Excerpted text:
- Opening Delimiter -
For this weekend’s “Wall Street Journal” I have written an impassioned encomium for William Dawson’s thrilling “Negro Folk Symphony” of 1934 — still (alas) buried treasure:
In 1926 the African-American poet Langston Hughes wrote a seminal Harlem Renaissance essay, “The Negro Artist and the Racial Mountain.” The mountain “standing in the way of any true Negro art in America,” he declared, was an urge “toward whiteness,” a “desire to pour racial individuality into the mold of American standardization, and to be as little Negro and as much American as possible.” Hughes cited, as an antidote, “the eternal tom-tom beating in the Negro soul”: jazz and the blues.
- Closing Delimiter -
Data excerpts:
- Opening Delimiter -
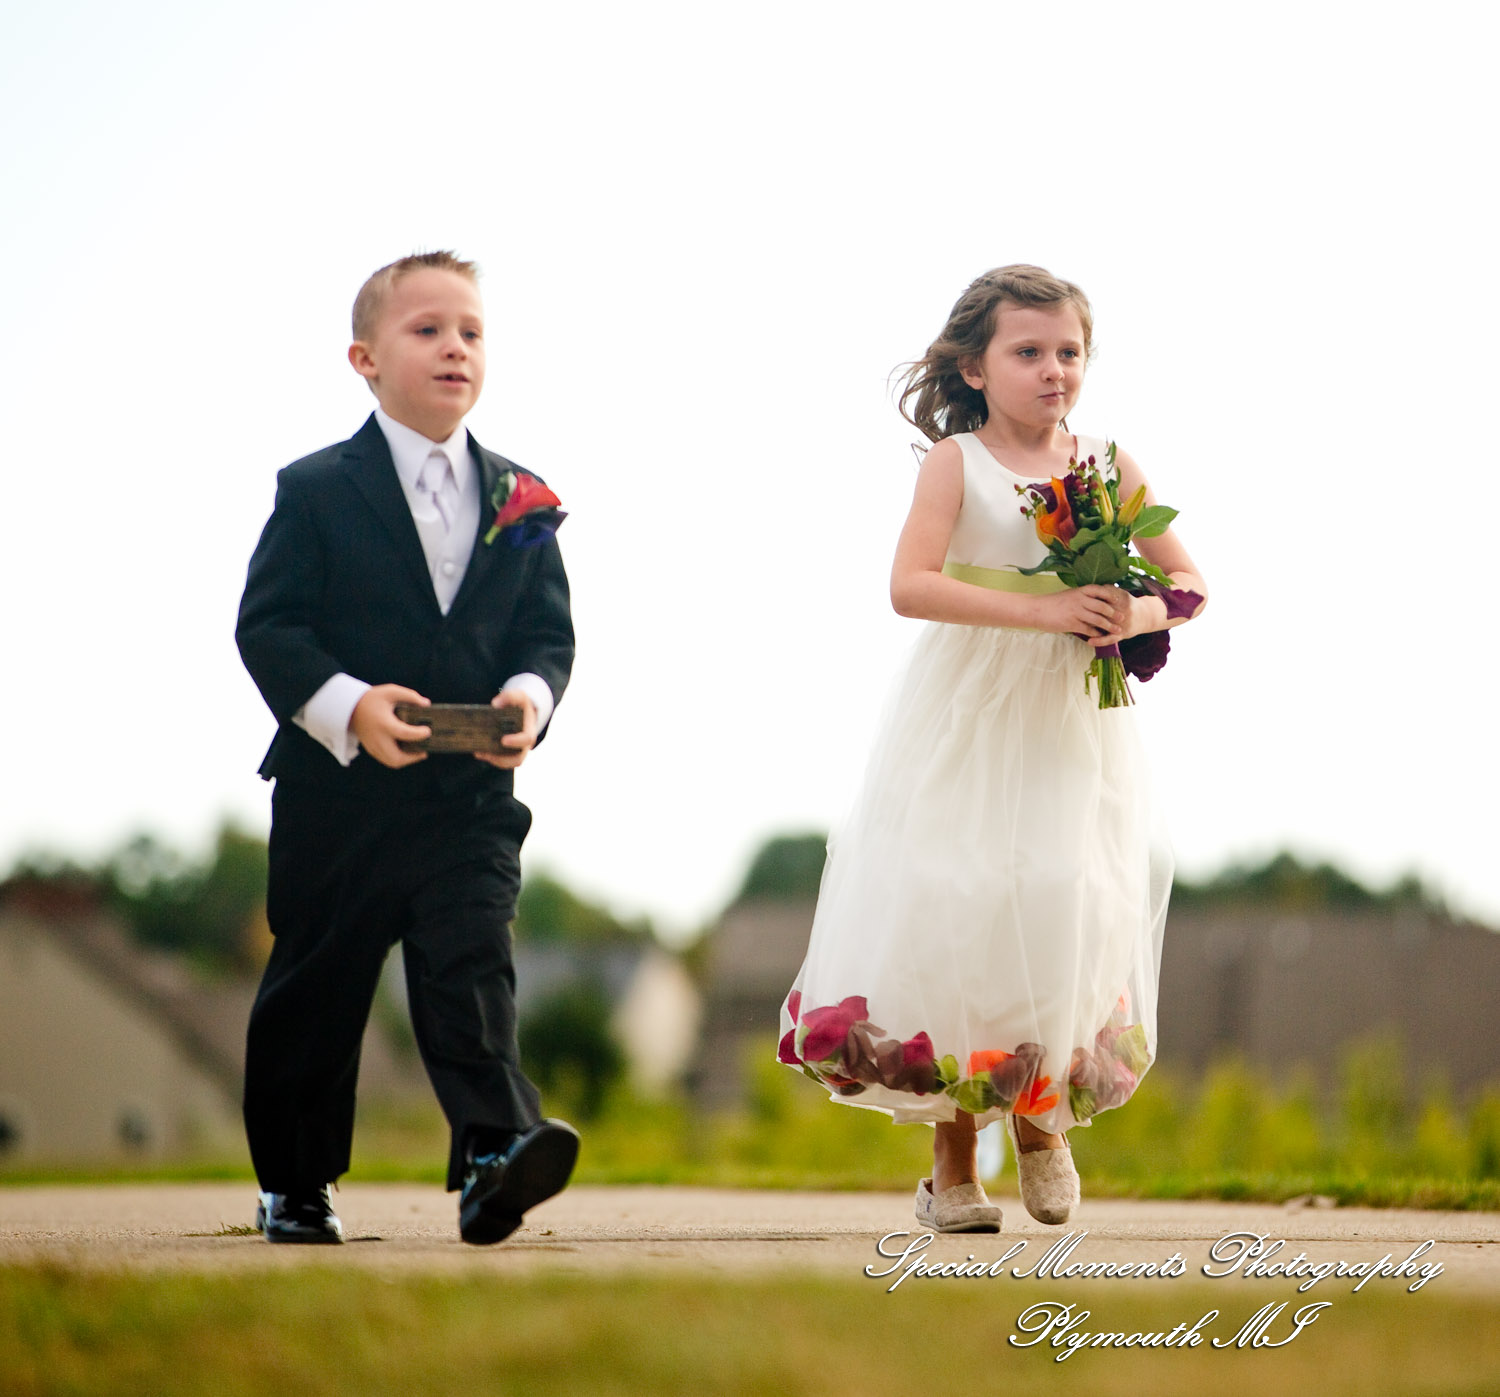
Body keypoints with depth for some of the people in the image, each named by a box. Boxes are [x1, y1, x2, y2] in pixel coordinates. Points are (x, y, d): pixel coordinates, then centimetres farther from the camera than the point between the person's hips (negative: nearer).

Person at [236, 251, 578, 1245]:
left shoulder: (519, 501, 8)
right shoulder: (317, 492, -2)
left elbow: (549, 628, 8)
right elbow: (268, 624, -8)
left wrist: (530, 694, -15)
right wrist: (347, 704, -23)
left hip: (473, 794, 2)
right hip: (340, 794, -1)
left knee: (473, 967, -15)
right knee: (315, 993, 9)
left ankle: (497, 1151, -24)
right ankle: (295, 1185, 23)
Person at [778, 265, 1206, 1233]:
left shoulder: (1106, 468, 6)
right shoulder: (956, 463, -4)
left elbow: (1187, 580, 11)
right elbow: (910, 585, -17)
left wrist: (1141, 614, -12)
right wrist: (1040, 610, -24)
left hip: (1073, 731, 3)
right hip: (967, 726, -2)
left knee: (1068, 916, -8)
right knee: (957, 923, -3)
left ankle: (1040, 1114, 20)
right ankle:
- Closing Delimiter -
Goal of the exercise: Extend the piece on William Dawson's "Negro Folk Symphony" past its last sentence. The material has no role in this work.

Your response:
Truly, America’s protean black musical mother lode has found expression in popular genres of its own invention—not string quartets, symphonies and operas. Nevertheless, a concurrent black classical music was pursued—a buried history today being exhumed. The notable interwar black symphonists comprise a short list of three: William Grant Still, Florence Price and William Levi Dawson. Their failure to excite attention was partly a consequence of institutional bias: African-Americans did not play in major American orchestras or conduct them. And there was also a pertinent aesthetic bias: The reigning modernist idiom was streamlined and clean, inhospitable to vernacular grit. It projected a sanitized “America.”
Over the past decade, both Still and Price have acquired new prominence. But the buried treasure is Dawson’s “Negro Folk Symphony” of 1934, whose three movements chart an ascendant racial odyssey. They notably embed such spirituals as “O Lemme Shine.” A heraldic horn call, symbolically linking Africa and America, binds the whole. Dawson (1899-1990), then 35 years old, had since 1931 led the Tuskegee Institute Choir. He had never before attempted a symphony.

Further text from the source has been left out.